Demarasse, as a threshold matter, poses two challenges regarding our jurisdiction over this appeal. She asserts first that Otis's motion to vacate presents no case or controversy, since the motion concerns disputes with attorneys Graff and Mayer rather than her. And even if Otis did have a dispute with her, Demarasse asserts, it could be only over enforcement of the settlement agreement—a matter of state law. But these arguments are misguided. District courts retain jurisdiction under Federal Rule of Civil Procedure 41(a) to consider certain postjudgment motions, including a motion to vacate a previous judgment—“even one dismissing a case by stipulation of the parties” under a settlement. McCall-Bey v. Franzen, 777 F.2d 1178, 1186 (7th Cir. 1985); see also Nelson v. Napolitano, 657 F.3d 586, 589 (7th Cir. 2011) (relying on McCall-Bey to support conclusion that district court had jurisdiction to consider petitioners’ Rule 60(b) motion to reinstate complaint); and Nat'l City Golf Finance v. Scott, 899 F.3d 412, 417 (5th Cir. 2018) (concluding that district court retained jurisdiction to rule on petitioner's motion to vacate a voluntary dismissal following a settlement agreement).

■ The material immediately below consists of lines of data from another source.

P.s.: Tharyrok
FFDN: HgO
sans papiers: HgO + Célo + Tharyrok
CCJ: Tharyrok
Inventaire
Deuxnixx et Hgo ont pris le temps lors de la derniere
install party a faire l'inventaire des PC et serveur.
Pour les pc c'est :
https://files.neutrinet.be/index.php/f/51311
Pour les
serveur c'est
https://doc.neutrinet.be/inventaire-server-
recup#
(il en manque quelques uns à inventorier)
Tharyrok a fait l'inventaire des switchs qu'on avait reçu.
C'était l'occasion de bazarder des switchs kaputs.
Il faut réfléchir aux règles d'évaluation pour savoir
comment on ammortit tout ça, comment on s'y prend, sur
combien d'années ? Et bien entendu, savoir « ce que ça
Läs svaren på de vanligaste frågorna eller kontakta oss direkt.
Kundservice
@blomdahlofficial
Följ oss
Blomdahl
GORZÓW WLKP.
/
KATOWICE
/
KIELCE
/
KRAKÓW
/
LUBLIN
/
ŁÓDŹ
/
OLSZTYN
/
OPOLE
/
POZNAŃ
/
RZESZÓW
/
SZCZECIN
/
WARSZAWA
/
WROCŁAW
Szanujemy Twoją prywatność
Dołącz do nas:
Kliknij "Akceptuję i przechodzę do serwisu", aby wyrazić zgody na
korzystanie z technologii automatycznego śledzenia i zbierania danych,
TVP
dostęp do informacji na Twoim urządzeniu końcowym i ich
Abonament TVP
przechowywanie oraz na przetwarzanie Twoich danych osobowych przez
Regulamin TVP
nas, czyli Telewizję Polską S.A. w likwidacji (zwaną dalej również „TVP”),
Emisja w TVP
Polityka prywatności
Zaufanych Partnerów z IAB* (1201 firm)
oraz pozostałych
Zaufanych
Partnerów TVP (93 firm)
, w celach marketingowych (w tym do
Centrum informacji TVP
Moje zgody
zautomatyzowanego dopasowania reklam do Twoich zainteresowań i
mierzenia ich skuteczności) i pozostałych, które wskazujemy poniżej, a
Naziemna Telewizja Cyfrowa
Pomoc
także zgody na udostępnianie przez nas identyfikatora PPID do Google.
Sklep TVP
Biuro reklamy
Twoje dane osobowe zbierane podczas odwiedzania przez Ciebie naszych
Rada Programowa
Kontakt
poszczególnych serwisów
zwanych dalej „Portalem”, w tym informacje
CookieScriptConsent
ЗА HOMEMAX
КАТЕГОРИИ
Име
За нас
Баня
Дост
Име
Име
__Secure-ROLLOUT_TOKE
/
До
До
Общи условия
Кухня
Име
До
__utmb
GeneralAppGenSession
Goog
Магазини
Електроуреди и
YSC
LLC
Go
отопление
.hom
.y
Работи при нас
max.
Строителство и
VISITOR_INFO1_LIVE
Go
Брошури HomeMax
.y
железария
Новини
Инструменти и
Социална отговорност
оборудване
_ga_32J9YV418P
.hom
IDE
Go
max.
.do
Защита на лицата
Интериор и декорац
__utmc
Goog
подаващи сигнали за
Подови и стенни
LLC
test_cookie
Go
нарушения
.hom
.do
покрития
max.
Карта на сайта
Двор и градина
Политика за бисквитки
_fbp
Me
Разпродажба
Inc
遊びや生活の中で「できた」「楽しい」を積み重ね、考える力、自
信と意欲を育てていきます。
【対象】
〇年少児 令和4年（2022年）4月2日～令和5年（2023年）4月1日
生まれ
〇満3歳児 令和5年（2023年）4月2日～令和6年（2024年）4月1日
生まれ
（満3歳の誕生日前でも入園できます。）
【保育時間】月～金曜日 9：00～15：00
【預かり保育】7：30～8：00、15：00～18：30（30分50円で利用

As for the merits, we conclude that the district court acted well within its discretion to deny the motion to vacate. Because Otis filed her motion within 28 days of the dismissal, we construe it under Federal Rule of Civil Procedure 59(e). See Carter v. City of Alton, 922 F.3d 824, 826 n.1 (7th Cir. 2019). That rule authorizes relief when a decision rests on “a manifest error of fact or law,” A&C Constr. & Installation, Co. WLL v. Zurich American Ins. Co., 963 F.3d 705, 709 (7th Cir. 2020), and only in the “exceptional case.” Foster v. DeLuca, 545 F.3d 582, 584 (7th Cir. 2008). Here, there was no such error. The district court reasonably found—based on its review of the relevant agreements and Graff's testimony, which it credited—that the parties clearly had reached a settlement and that Otis later had changed her mind about it.